We propose and analyse a boundary-preserving numerical scheme for the weak approximation for some stochastic partial differential equations (SPDEs) with bounded state-space. We impose regularity assumptions on the drift and diffusion coefficients only locally on the state-space. In particular, the drift and diffusion coefficients may be non-globally Lipschitz continuous and superlinearly growing. The scheme consists of a finite difference discretisation in space and a Lie--Trotter time splitting followed by exact simulation and exact integration in time. The proposed scheme converges in the weak sense of order $1/4$ in time and of order $1/2$ in space, for globally Lipschitz continuous test functions. We prove the weak convergence order in time by proving strong convergence towards a strong solution driven by a different noise process. The convergence order in space follows from known results. The boundary-preserving property is ensured by the use of Lie--Trotter time splitting followed by exact simulation and exact integration. Numerical experiments confirm the theoretical results and demonstrate the practical advantages of the proposed Lie--Trotter-Exact (LTE) scheme compared to existing schemes for SPDEs.

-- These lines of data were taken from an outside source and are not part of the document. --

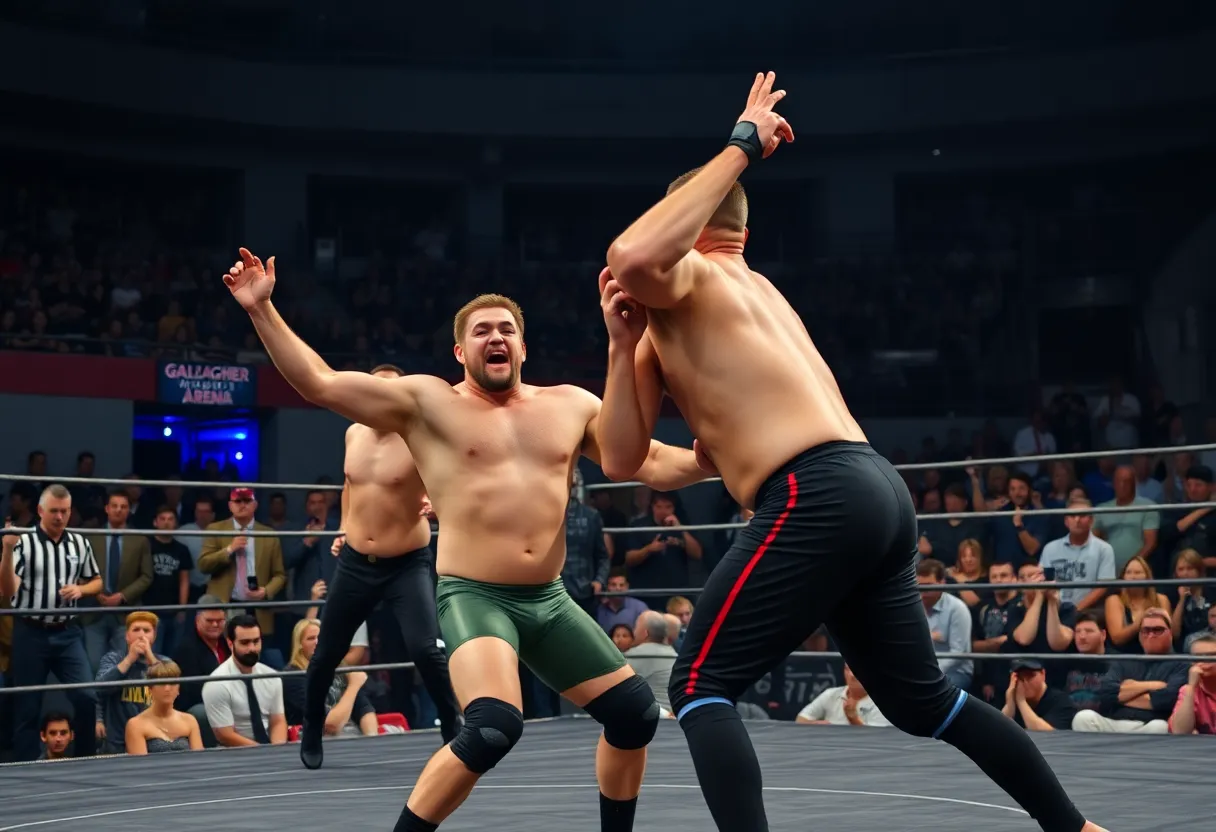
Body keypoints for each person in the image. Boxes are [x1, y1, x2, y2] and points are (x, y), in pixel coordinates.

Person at [595, 71, 1106, 832]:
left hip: (814, 493)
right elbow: (621, 457)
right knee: (920, 699)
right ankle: (1076, 828)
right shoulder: (744, 298)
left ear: (687, 220)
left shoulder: (695, 275)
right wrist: (620, 342)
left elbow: (633, 255)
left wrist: (739, 145)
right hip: (873, 491)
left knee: (700, 682)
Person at [224, 248, 711, 832]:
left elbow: (646, 460)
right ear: (461, 352)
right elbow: (321, 383)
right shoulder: (428, 404)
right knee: (491, 728)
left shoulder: (571, 405)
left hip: (549, 600)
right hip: (476, 596)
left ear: (523, 347)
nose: (495, 337)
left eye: (507, 329)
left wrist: (711, 464)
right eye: (481, 331)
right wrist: (261, 310)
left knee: (635, 716)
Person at [297, 362, 460, 769]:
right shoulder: (353, 432)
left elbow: (458, 481)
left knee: (426, 649)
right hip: (355, 563)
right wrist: (343, 527)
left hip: (406, 563)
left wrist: (439, 504)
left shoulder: (421, 439)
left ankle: (453, 729)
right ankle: (313, 727)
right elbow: (351, 485)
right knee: (325, 654)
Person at [124, 660, 204, 754]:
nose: (167, 688)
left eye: (172, 683)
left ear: (178, 688)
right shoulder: (136, 725)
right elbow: (141, 766)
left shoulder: (190, 721)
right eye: (161, 683)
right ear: (150, 688)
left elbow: (198, 760)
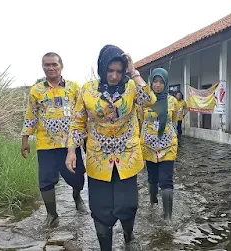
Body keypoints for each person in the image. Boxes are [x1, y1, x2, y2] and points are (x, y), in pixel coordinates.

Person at [65, 45, 156, 251]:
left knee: (127, 205)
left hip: (128, 157)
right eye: (110, 70)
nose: (114, 76)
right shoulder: (87, 89)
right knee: (100, 208)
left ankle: (128, 236)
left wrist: (134, 73)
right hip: (98, 159)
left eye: (119, 71)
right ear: (101, 68)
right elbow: (78, 122)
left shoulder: (131, 87)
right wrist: (72, 151)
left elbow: (149, 100)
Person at [21, 52, 87, 228]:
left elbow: (82, 114)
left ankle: (77, 196)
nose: (50, 68)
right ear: (43, 67)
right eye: (46, 65)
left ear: (61, 66)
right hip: (46, 144)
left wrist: (88, 136)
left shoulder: (74, 88)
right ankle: (52, 214)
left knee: (78, 177)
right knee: (46, 179)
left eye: (54, 64)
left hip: (70, 144)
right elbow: (31, 115)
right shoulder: (36, 90)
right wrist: (25, 138)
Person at [140, 68, 179, 222]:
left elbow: (174, 119)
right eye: (155, 82)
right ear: (151, 83)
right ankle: (152, 202)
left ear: (166, 83)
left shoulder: (172, 101)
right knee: (152, 177)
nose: (157, 85)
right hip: (149, 146)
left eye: (161, 82)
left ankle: (168, 217)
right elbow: (139, 120)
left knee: (166, 179)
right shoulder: (145, 100)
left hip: (168, 145)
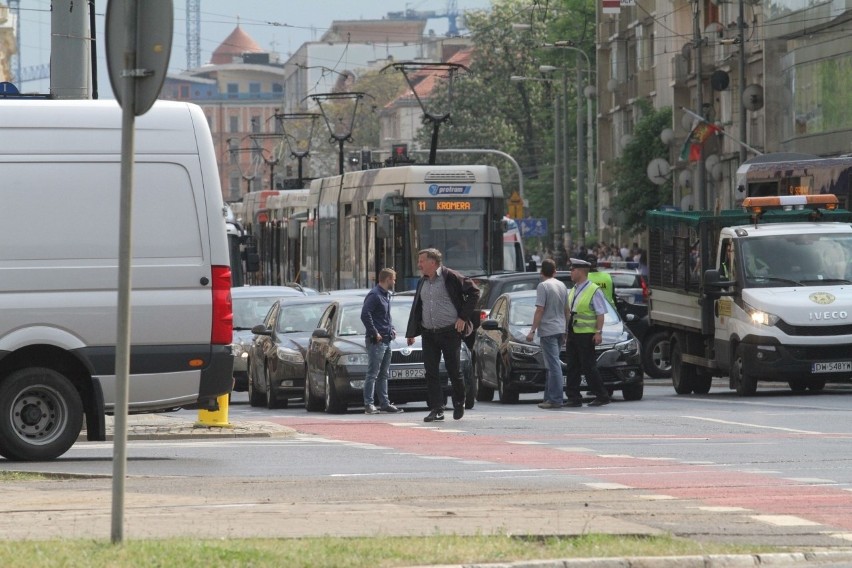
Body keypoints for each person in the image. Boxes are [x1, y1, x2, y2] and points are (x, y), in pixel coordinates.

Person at [406, 248, 480, 422]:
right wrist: (412, 332)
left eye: (421, 261)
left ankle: (459, 401)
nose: (419, 265)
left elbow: (474, 293)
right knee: (430, 372)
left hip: (449, 332)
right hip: (428, 334)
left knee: (453, 370)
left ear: (433, 262)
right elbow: (417, 308)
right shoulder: (422, 282)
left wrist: (463, 317)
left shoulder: (451, 276)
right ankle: (437, 408)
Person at [564, 257, 612, 407]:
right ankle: (573, 397)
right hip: (573, 333)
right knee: (572, 366)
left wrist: (598, 332)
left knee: (588, 366)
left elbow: (600, 313)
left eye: (572, 270)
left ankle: (602, 395)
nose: (570, 272)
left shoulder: (593, 289)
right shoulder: (574, 289)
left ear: (580, 271)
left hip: (586, 334)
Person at [525, 259, 568, 410]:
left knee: (553, 365)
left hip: (548, 330)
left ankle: (556, 399)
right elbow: (566, 310)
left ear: (541, 272)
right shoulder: (562, 285)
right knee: (551, 364)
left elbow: (540, 310)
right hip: (559, 328)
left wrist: (532, 330)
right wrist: (566, 330)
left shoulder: (543, 286)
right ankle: (549, 397)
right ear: (555, 271)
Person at [360, 268, 403, 415]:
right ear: (388, 279)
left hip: (387, 339)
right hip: (377, 341)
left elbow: (384, 317)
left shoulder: (385, 295)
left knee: (384, 374)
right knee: (373, 373)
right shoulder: (375, 295)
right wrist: (374, 332)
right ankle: (369, 405)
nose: (395, 282)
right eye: (394, 279)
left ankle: (384, 403)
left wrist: (392, 328)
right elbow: (365, 314)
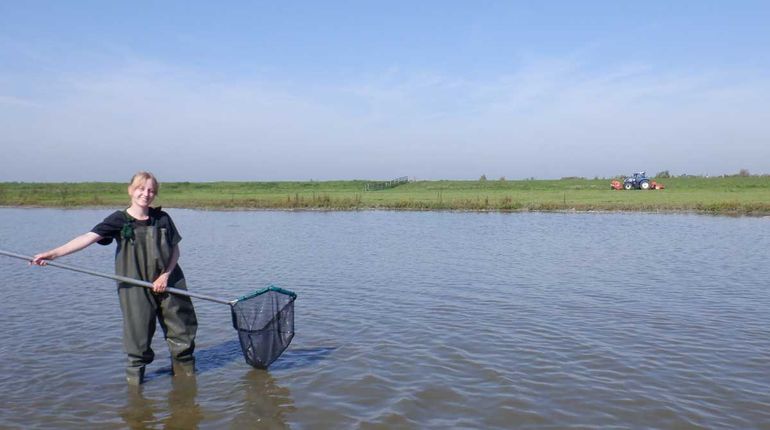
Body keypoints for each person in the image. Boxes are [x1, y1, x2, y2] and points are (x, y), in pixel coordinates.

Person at [32, 171, 197, 385]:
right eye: (140, 188)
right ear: (130, 190)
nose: (145, 194)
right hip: (135, 286)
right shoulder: (119, 220)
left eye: (150, 190)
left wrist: (165, 276)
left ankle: (186, 380)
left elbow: (175, 251)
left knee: (181, 331)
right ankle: (136, 393)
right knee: (137, 337)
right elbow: (87, 238)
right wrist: (52, 254)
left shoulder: (163, 218)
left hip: (169, 282)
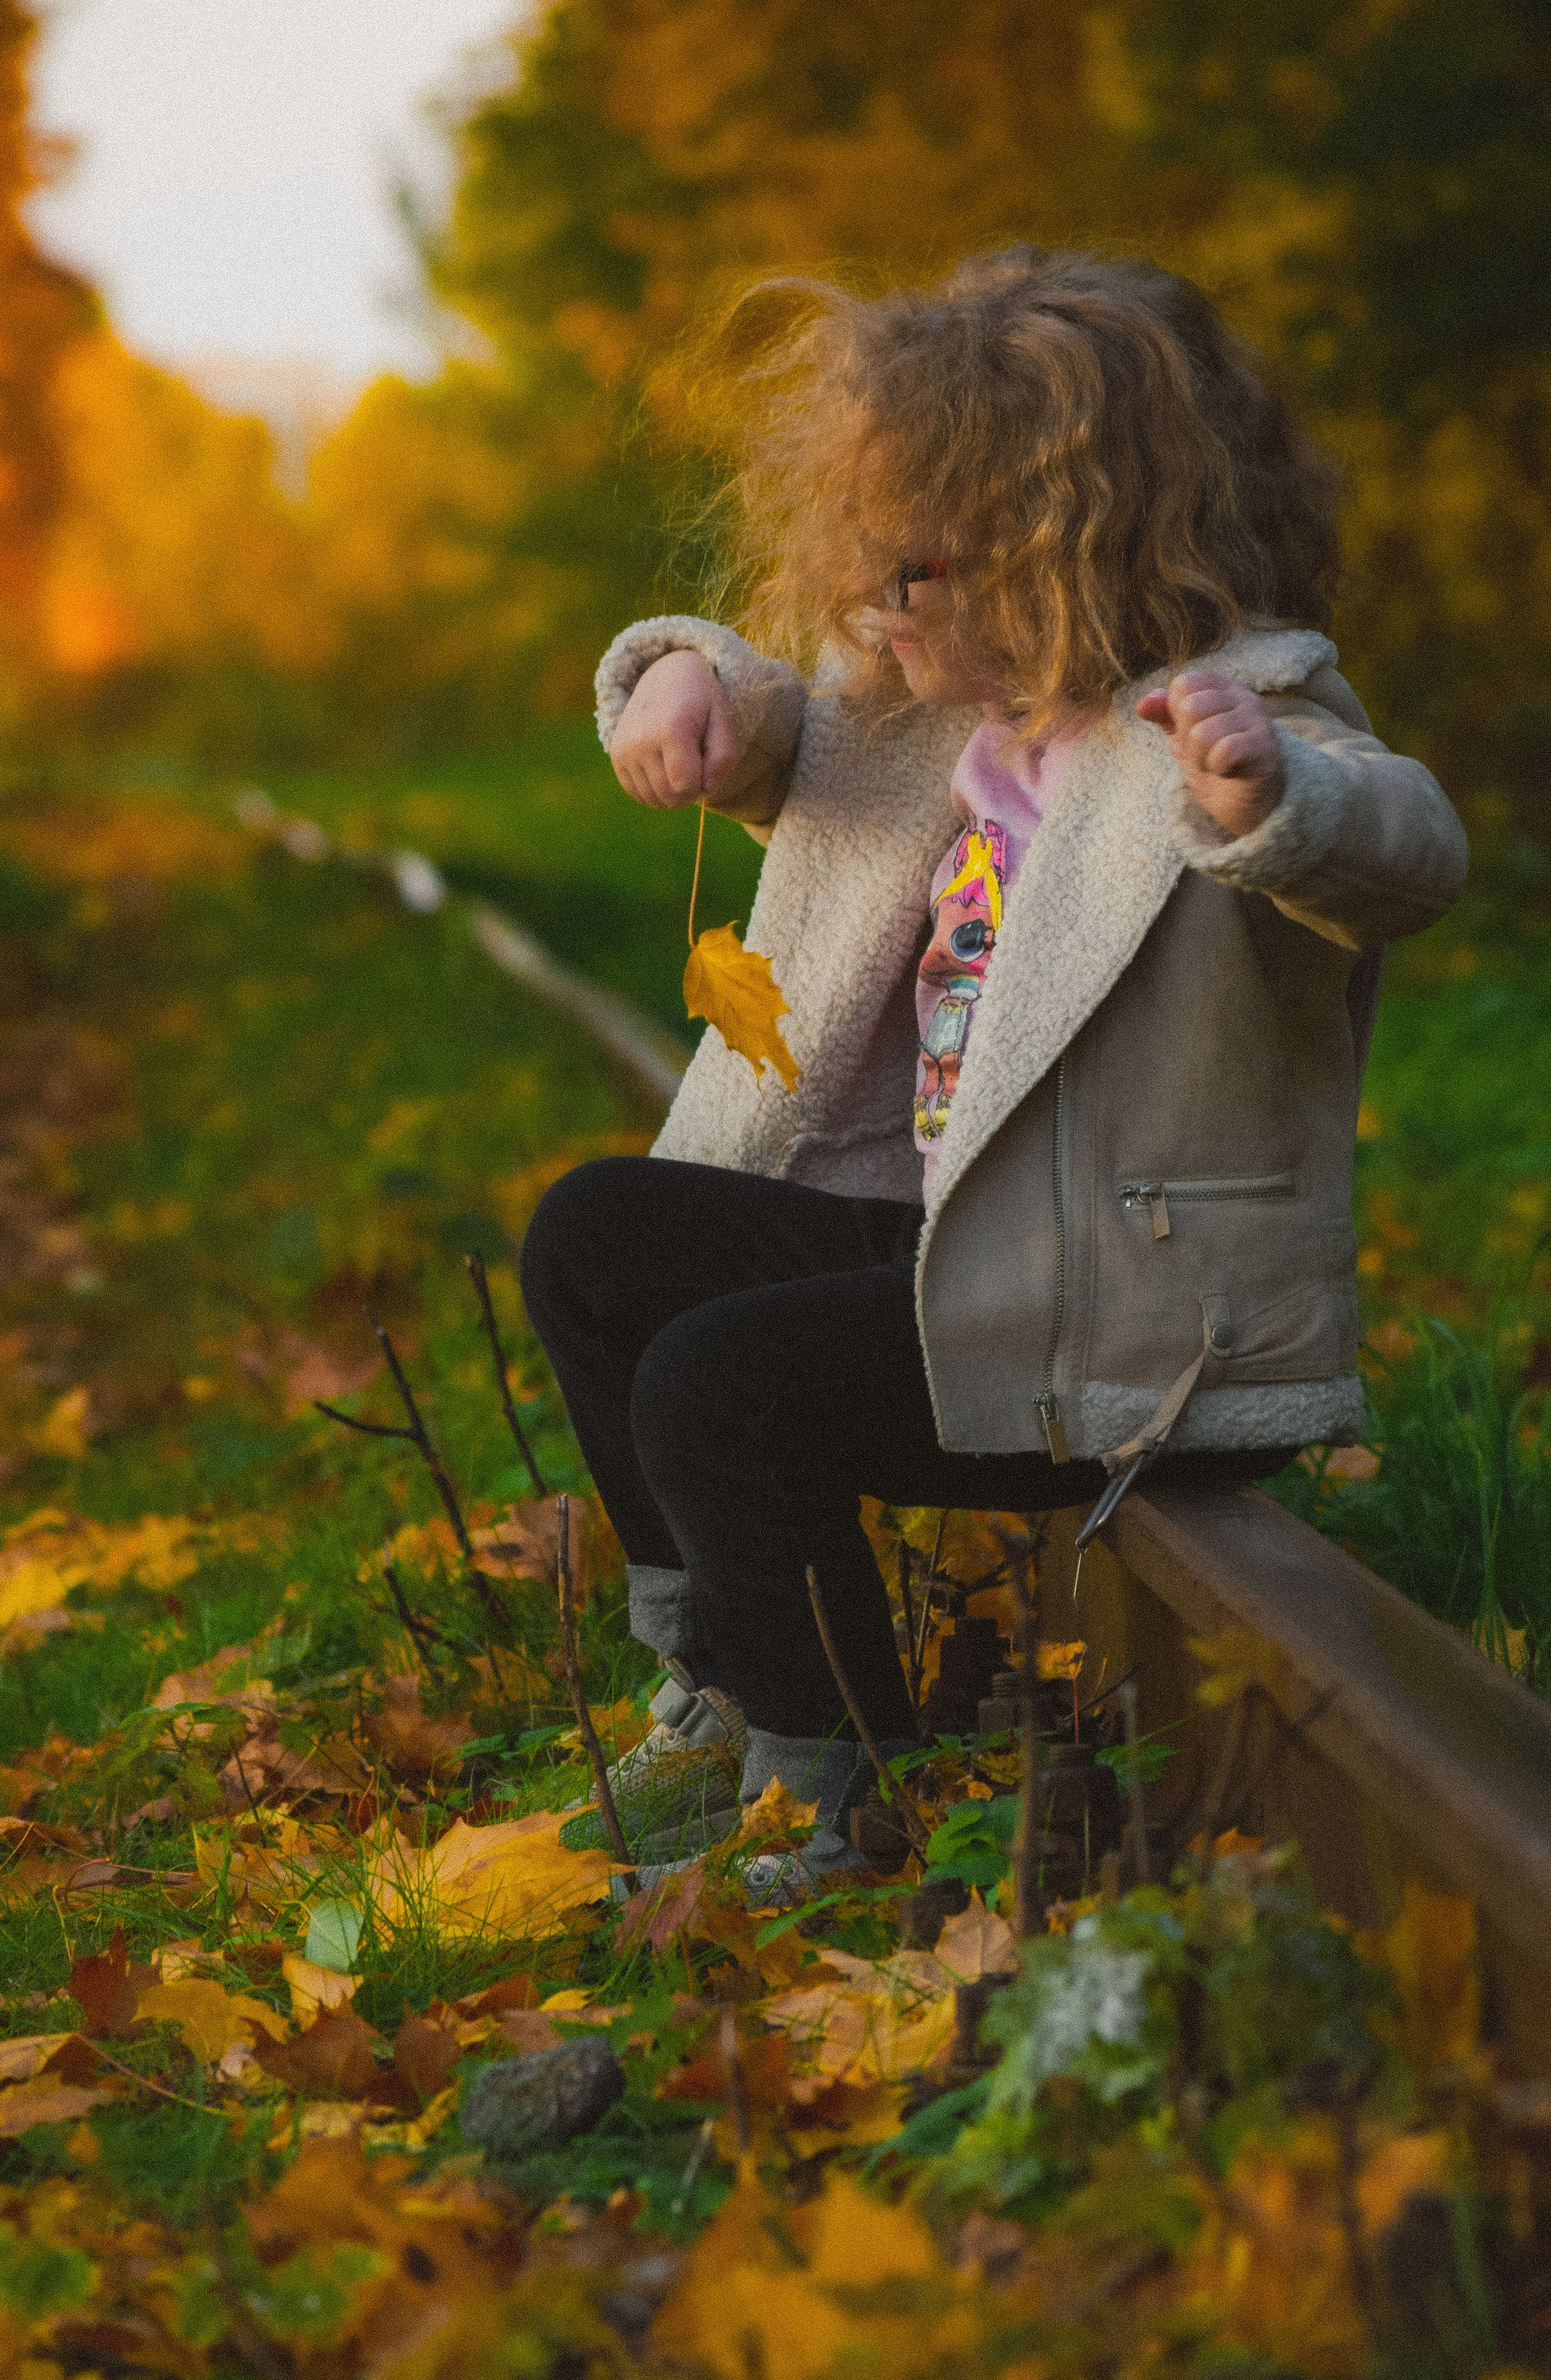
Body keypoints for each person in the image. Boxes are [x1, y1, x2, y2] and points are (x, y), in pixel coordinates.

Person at [519, 244, 1467, 1883]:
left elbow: (1402, 846)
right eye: (859, 571)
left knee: (721, 1387)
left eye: (912, 577)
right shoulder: (930, 712)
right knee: (600, 1240)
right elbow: (784, 727)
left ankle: (829, 1792)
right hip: (971, 1261)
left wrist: (1266, 808)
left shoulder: (1235, 714)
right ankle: (713, 1683)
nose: (869, 614)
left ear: (1067, 551)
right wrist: (688, 683)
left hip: (1128, 1319)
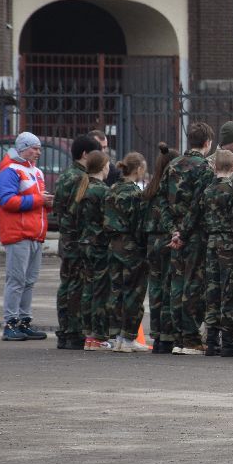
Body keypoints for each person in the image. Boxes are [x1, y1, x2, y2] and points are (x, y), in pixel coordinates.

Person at [0, 132, 54, 341]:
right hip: (18, 234)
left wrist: (46, 204)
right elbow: (7, 201)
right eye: (34, 148)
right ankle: (11, 324)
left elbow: (34, 201)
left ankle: (23, 321)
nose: (38, 152)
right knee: (17, 280)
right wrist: (40, 201)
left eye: (39, 148)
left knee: (28, 281)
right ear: (23, 148)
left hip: (34, 234)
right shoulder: (10, 171)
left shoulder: (36, 172)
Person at [163, 122, 215, 355]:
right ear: (207, 143)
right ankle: (192, 339)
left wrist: (173, 230)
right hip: (194, 235)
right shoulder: (204, 168)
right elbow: (199, 204)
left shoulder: (172, 165)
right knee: (194, 285)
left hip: (176, 234)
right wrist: (184, 232)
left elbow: (162, 202)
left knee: (177, 284)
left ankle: (178, 337)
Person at [53, 134, 100, 350]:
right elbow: (81, 212)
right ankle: (74, 331)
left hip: (66, 237)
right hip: (78, 240)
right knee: (77, 287)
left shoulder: (65, 176)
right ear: (85, 155)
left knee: (66, 284)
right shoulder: (81, 178)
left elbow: (59, 209)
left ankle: (64, 331)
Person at [104, 151, 150, 353]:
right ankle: (129, 337)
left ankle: (116, 336)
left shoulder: (112, 190)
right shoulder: (135, 194)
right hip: (131, 246)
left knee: (116, 290)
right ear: (139, 169)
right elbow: (139, 224)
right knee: (134, 292)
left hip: (113, 244)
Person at [202, 149, 233, 356]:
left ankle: (211, 340)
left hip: (211, 242)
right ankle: (228, 340)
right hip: (229, 243)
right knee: (229, 290)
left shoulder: (207, 190)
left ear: (214, 167)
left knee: (212, 291)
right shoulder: (232, 190)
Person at [141, 143, 178, 354]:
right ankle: (167, 334)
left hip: (151, 242)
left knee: (154, 289)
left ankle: (156, 335)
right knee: (169, 287)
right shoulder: (170, 189)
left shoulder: (150, 187)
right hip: (167, 239)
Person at [74, 151, 113, 350]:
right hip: (99, 245)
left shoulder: (84, 187)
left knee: (88, 289)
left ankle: (88, 334)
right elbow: (109, 221)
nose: (109, 168)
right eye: (108, 164)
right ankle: (98, 335)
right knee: (100, 291)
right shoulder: (103, 191)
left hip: (85, 243)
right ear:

翻译：本文针对具有有界状态空间的随机偏微分方程（SPDEs），提出并分析了一种边界保持数值格式以实现弱逼近。我们仅要求在状态空间局部范围内漂移系数和扩散系数满足正则性假设。特别地，漂移系数和扩散系数可以是非全局Lipschitz连续且具有超线性增长特性的。该数值格式包含空间上的有限差分离散化、Lie--Trotter时间分裂法，以及后续的精确模拟与时间精确积分。对于全局Lipschitz连续的测试函数，所提格式在时间上以1/4阶、在空间上以1/2阶的弱收敛速度收敛。我们通过证明该格式在强收敛意义下趋近于由不同噪声过程驱动的强解，从而验证了时间方向上的弱收敛阶。空间收敛阶则基于已有结果得出。边界保持特性通过采用Lie--Trotter时间分裂法结合精确模拟与精确积分得以保证。数值实验验证了理论结果，并展示了所提出的Lie--Trotter-精确（LTE）格式相较于现有SPDE数值格式的实用优势。